*This post stops short of discussing the telescope comparison, which would probably open up my questions about Imagination and Reason (and the use of analogy) in interesting ways, but perhaps we'll get to this passage in class, since Natalie also brings it up in her post.
I'm interested in Darwin's use of the term “perfect” in describing the structures and species that result from natural selection in Chapter VI, “Difficulties on Theory.” The ideal of perfection is of course jarring in the context of a work whose overall tendency is present nature in a state of constant flux. So , what does perfection mean in this context? This first comes up on page 166 of this chapter. Darwin traces the possible evolution of the flying squirrel, arguing that “by the accumulated effects of this process of natural selection, a perfect so-called flying squirrel [is] produced.” Here, the flying-squirrel in its then-current state is described as perfect, but the term, interestingly, is followed up by another-- “so-called”--that suggest to the reader the uncertainty and anthropocentrism of this classification. The second mention occurs on the next page, in which Darwin attempts to explain how birds might have acquired their “perfect power of flight” (167). Here, flight evolves out of a skill at falling: intermediate species leap and parachute until the relevant membranes enable them to fly. When flight occurs, it is designated “perfect.” But that doesn't seem to be because it's the best of all possible flights. It's more likely perfect in the sense that we (Darwin, the reader then and now) can recognize it as flight. The same goes for the “perfect...flying squirrel.” In a nature that always changing its demands on a species, perfection is emphatically located in the human mind, in the present moment or geological age.

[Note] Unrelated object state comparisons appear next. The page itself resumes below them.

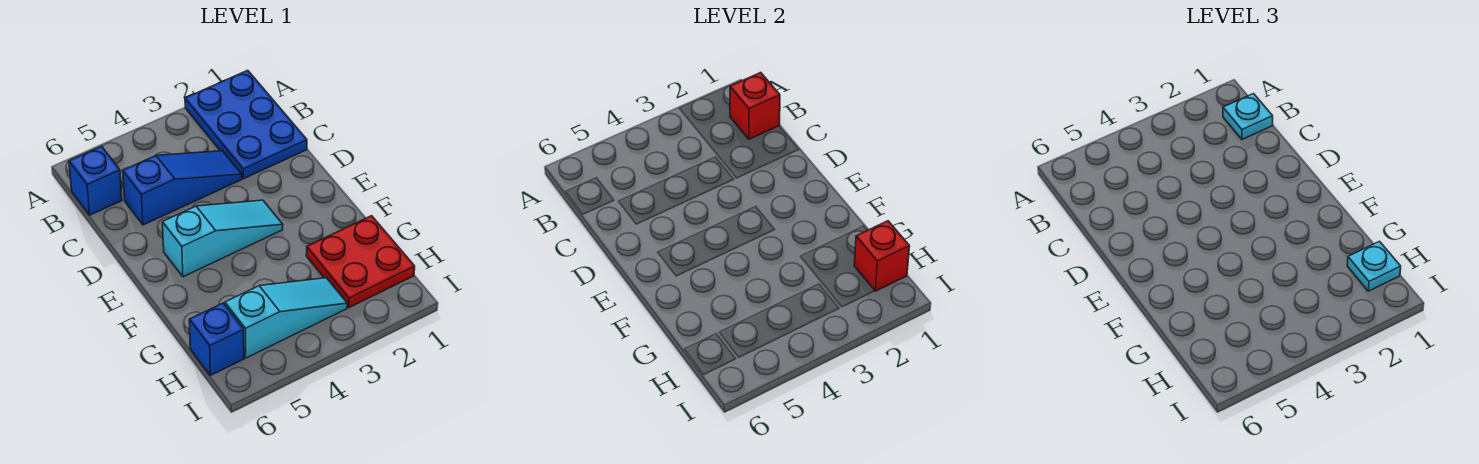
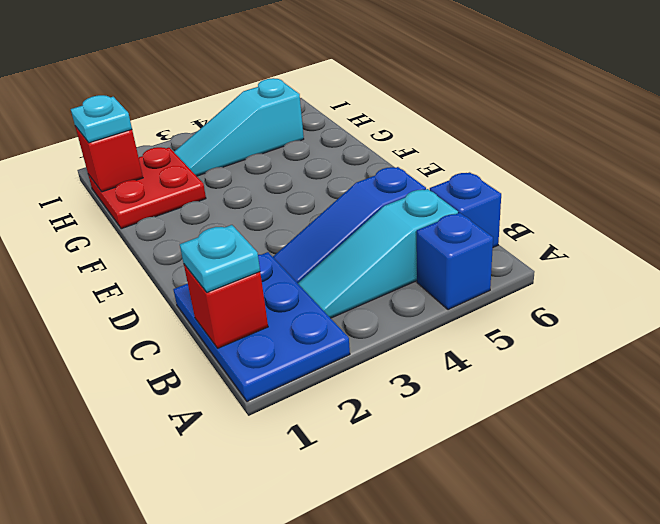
cyan 1x3 slope [163,200,283,277] -> cyan 1x3 slope moved to [298,189,458,318]
blue 1x1 brick [189,303,244,375] -> blue 1x1 brick moved to [417,213,493,310]

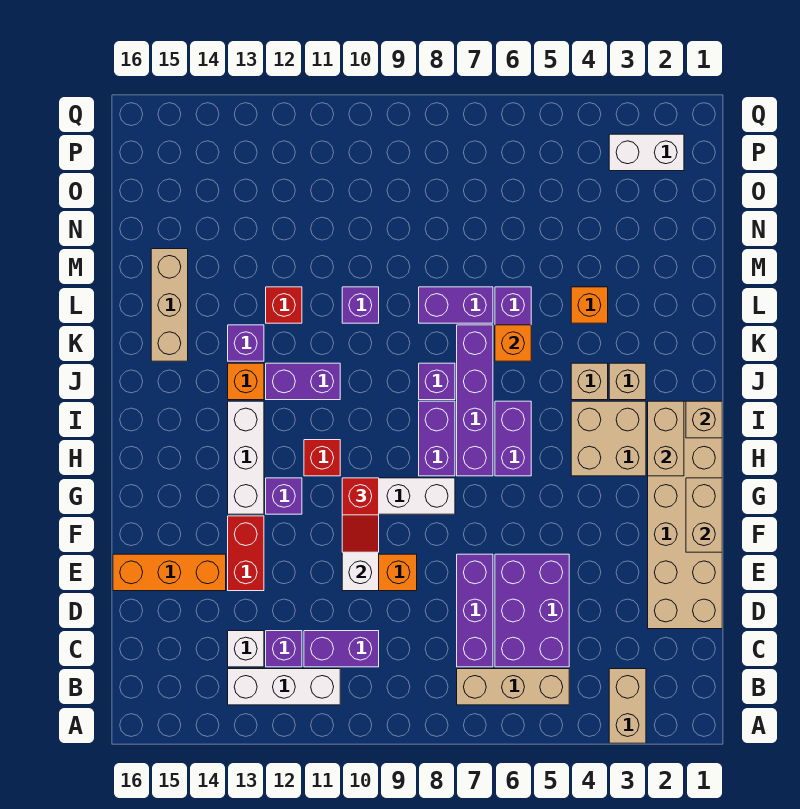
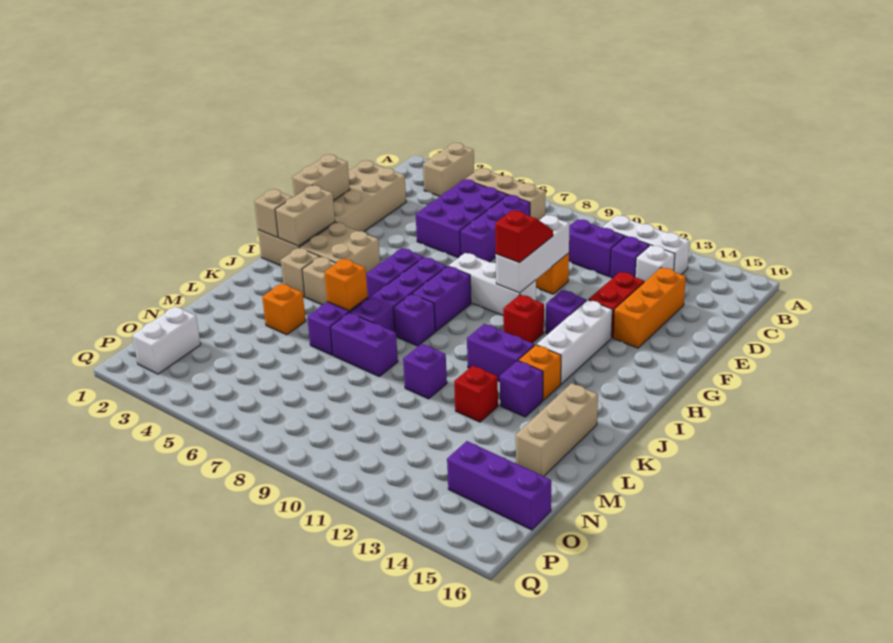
orange 1x3 brick [113,554,226,591] -> orange 1x3 brick turned to [613,268,686,348]
none -> purple 1x3 brick [447,441,551,530]
white 1x2 brick [609,134,684,171] -> white 1x2 brick turned to [132,306,201,374]

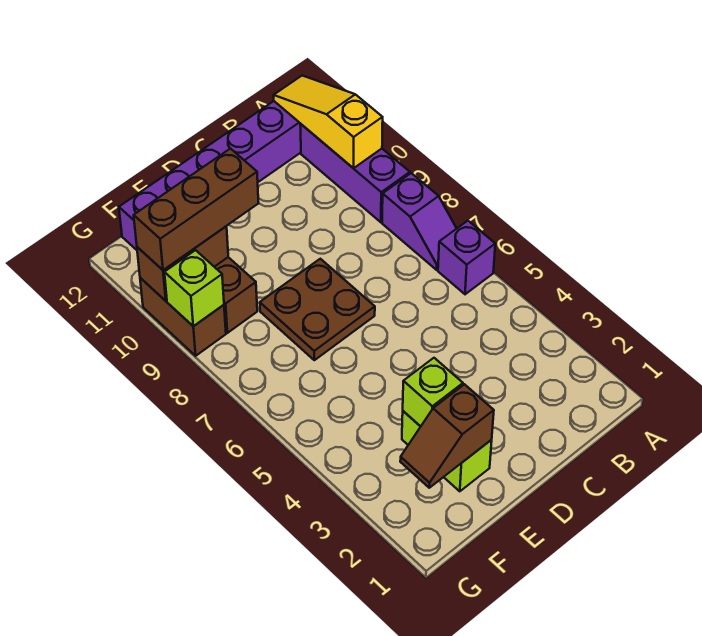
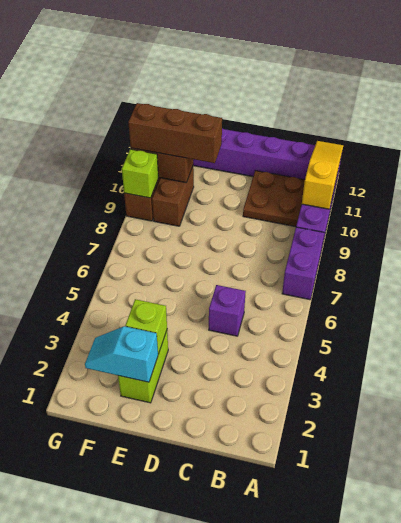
purple 1x1 brick [438,221,495,294] -> purple 1x1 brick moved to [209,285,246,336]
purple 1x2 slope [382,173,457,270] -> purple 1x2 brick [282,227,324,300]
brown 2x2 plate [260,259,375,360] -> brown 2x2 plate moved to [243,171,305,227]
brown 1x2 slope [400,384,494,488] -> cyan 1x2 slope [85,326,158,382]

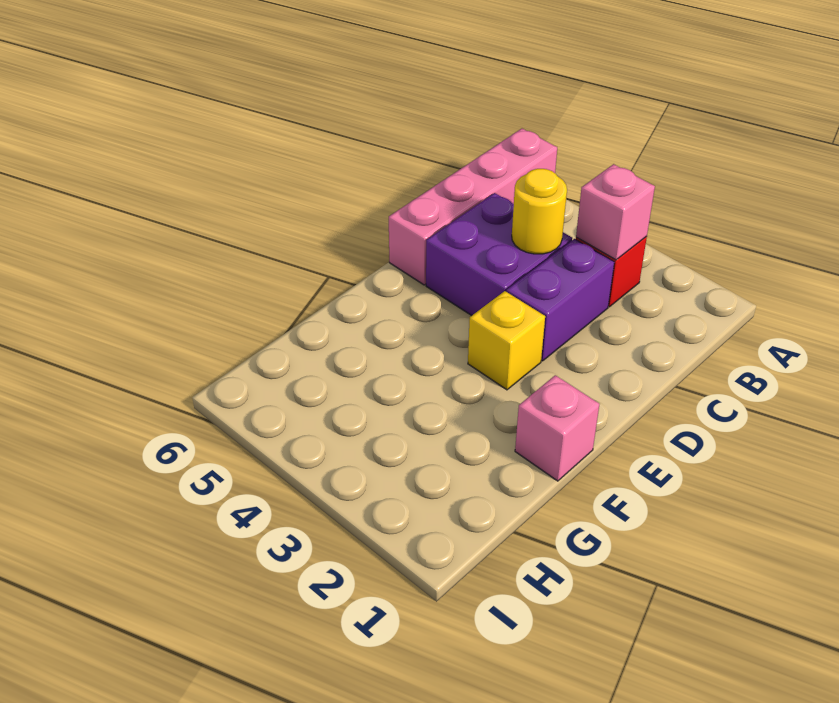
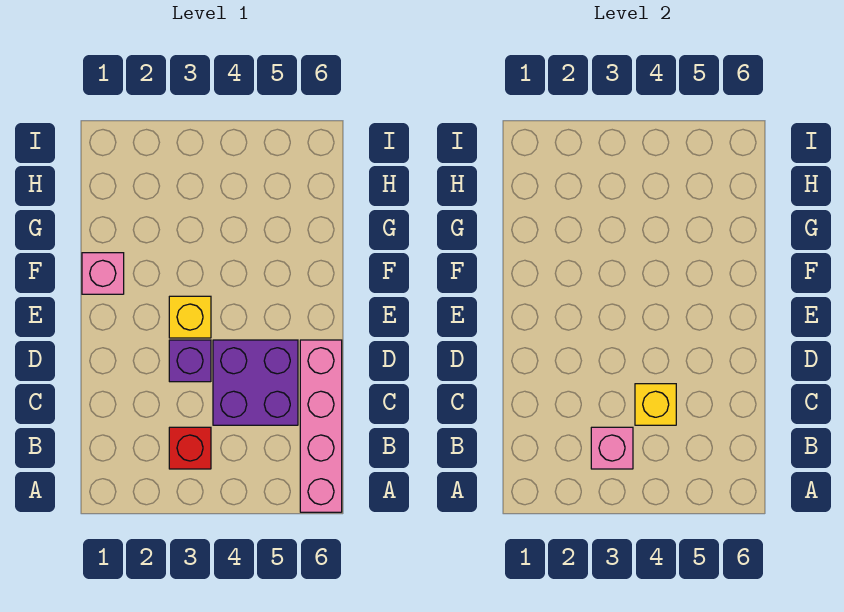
purple 1x2 brick [506,239,614,361] -> purple 1x1 brick [169,340,211,382]
yellow 1x1 round brick [512,169,567,254] -> yellow 1x1 brick [635,384,676,425]

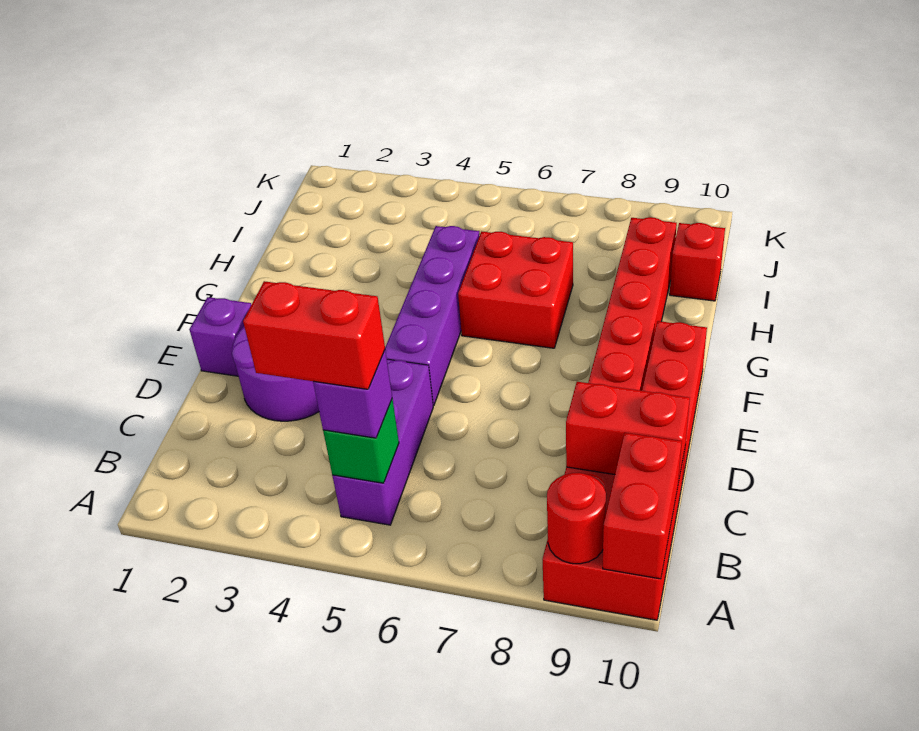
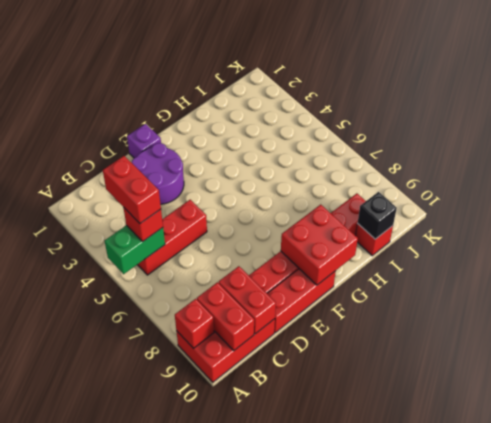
red 1x1 round brick [547,473,606,564] -> red 1x1 brick [175,299,214,348]
red 1x2 brick [603,433,682,579] -> red 1x2 brick turned to [197,282,254,351]
purple 1x3 brick [332,359,433,525] -> red 1x3 brick [137,200,207,275]
green 1x1 brick [323,399,399,483] -> green 1x2 brick [105,225,165,274]
purple 1x1 brick [313,351,392,438] -> red 1x1 brick [123,207,163,242]
purple 1x4 brick [385,226,480,406] -> none
red 2x2 brick [458,232,573,348] -> red 2x2 brick moved to [281,205,358,285]
none -> black 1x1 brick [358,192,397,239]

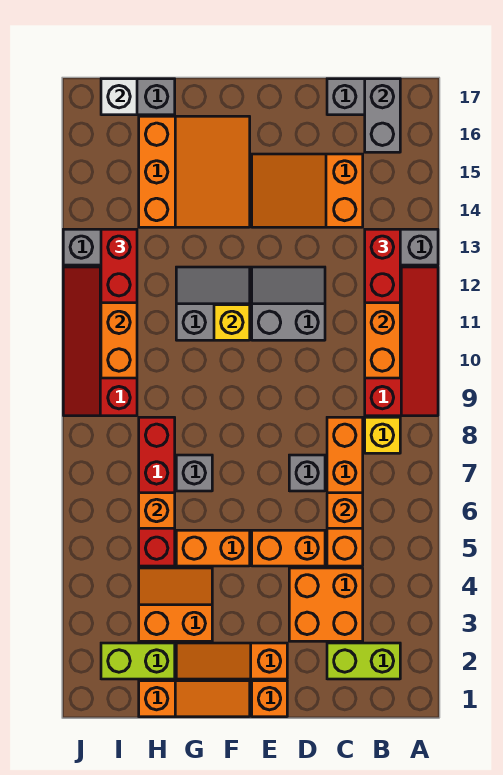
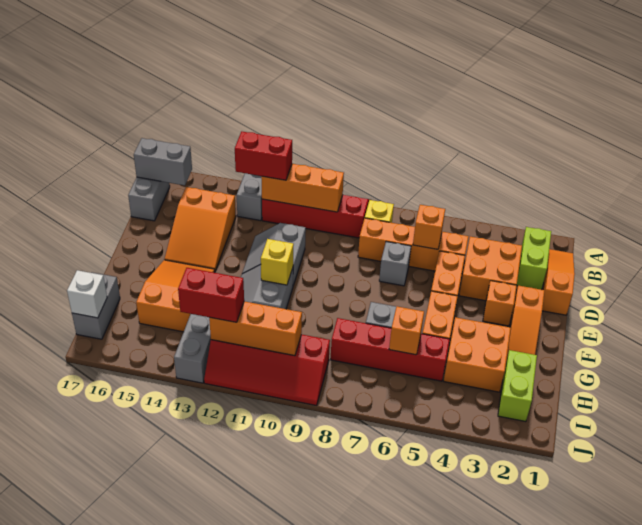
orange 1x1 brick [252,681,287,717] -> orange 1x1 brick moved to [483,281,517,326]
orange 1x3 slope [139,681,250,717] -> orange 1x3 slope moved to [542,249,575,315]
orange 3x3 slope [139,116,250,227] -> orange 2x3 slope [136,260,215,332]
orange 2x2 slope [139,568,212,641] -> orange 2x2 brick [444,317,511,392]

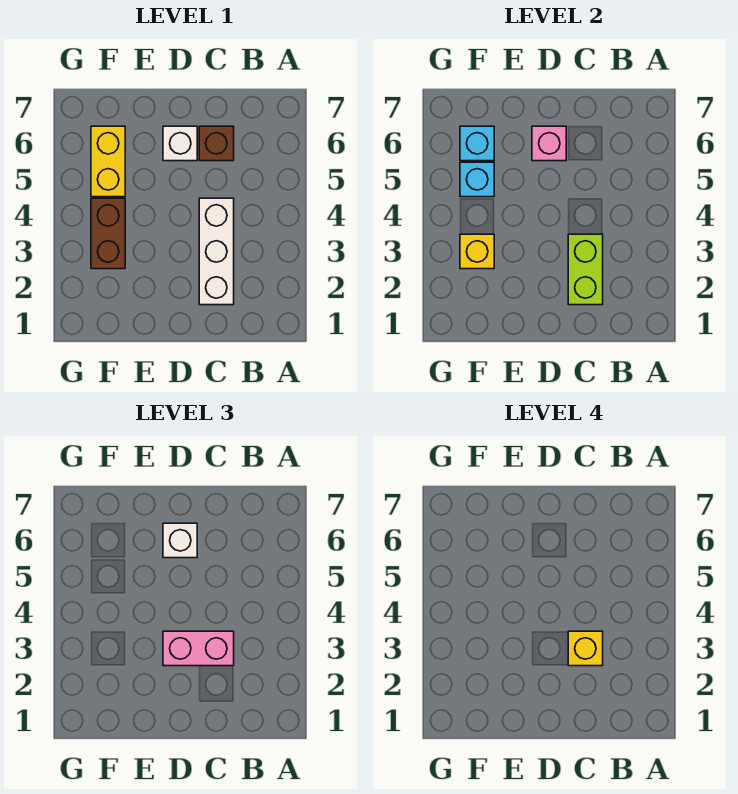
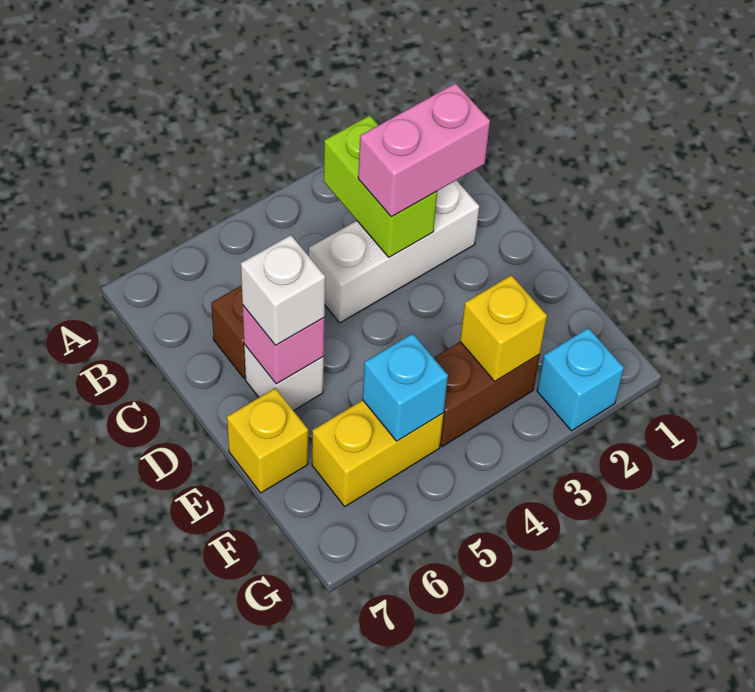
lime 1x2 brick [568,234,603,305] -> lime 1x2 brick turned to [324,115,437,257]
pink 1x2 brick [163,631,234,666] -> pink 1x2 brick turned to [358,83,490,217]
yellow 1x1 brick [568,631,603,666] -> yellow 1x1 brick moved to [227,388,308,493]
cyan 1x1 brick [460,126,494,161] -> cyan 1x1 brick moved to [537,328,624,431]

Similarly, we find “imperfection” in the less complex optic nerves of crustaceans, which have at their lower ends “an imperfect vitreous substance” (172). The imperfection is not necessarily related to whether the crustacean is sufficiently well-adapted to thrive in its environment, but rather to how well it conforms to a human conception of what an eye ought to be. The “imperfect vitreous substance” here is offered as an intermediate step between species—the imperfect is a stop-gap measure that enables Darwin and the reader to make that imaginative leap to understand the “imperfect explanation” offered in this chapter (172). And again, the explanation is imperfect not because it necessarily fails to conform to Nature's requirements, but because it fails to conform to man's.
There are two glaring problems when it comes to formulating a perfect explanation, both of which Darwin acknowledges. The first would be the gaps in the geological record: the information just isn't available to us. The second problem is that, even if the information were available (in earlier chapters, Darwin asserts, it has been), the reader would have no interest in reading, say, an exhaustive catalog of species over millenia. So the imperfection here implicates the reader, and the reader, as we've suggested in class discussions, wants a story, and perhaps knows no other way to communicate.
I'm quibbling with Darwin a bit when I characterize this move as imaginative leap. Despite the fact that he admonishes readers to let “reason...conquer...imagination” at the bottom of 172, Darwin does seem to be presenting us with an imaginative activity: inviting the reader to follow him through an imperfect exercise in which he sets up a series of inferior eye-formations, suggesting that we might theorize how the gradual process of natural selection could fill the gaps between these different structures. But he limits the reach of imagination (or whatever faculty he's drawing on) from the beginning, stating that “how a nerve comes to be sensitive to light, hardly concerns us more than how life itself first originated” (171). What faculty is he appealing to in his conclusion of this portion of the argument, though? He writes, apropos of the various facts and suggestions assembled, “I can see no very great difficulty...in believing that natural selection has converted the simple apparatus of the optic nerve...” etc. (172). There is a semblance of reason here, but the language seems equally suggestive of faith. So, does the imaginative leap land us in the realm of reason, or faith (or both or neither)?
Darwin stages the cognitive challenges posed by his theory which asks us to (and at the same time tells us we can't) image processes that take tens of thousands of years. Hence the twilight zone--exactly between reason and faith (though a decidedly secular one)--into which he hurls his readers.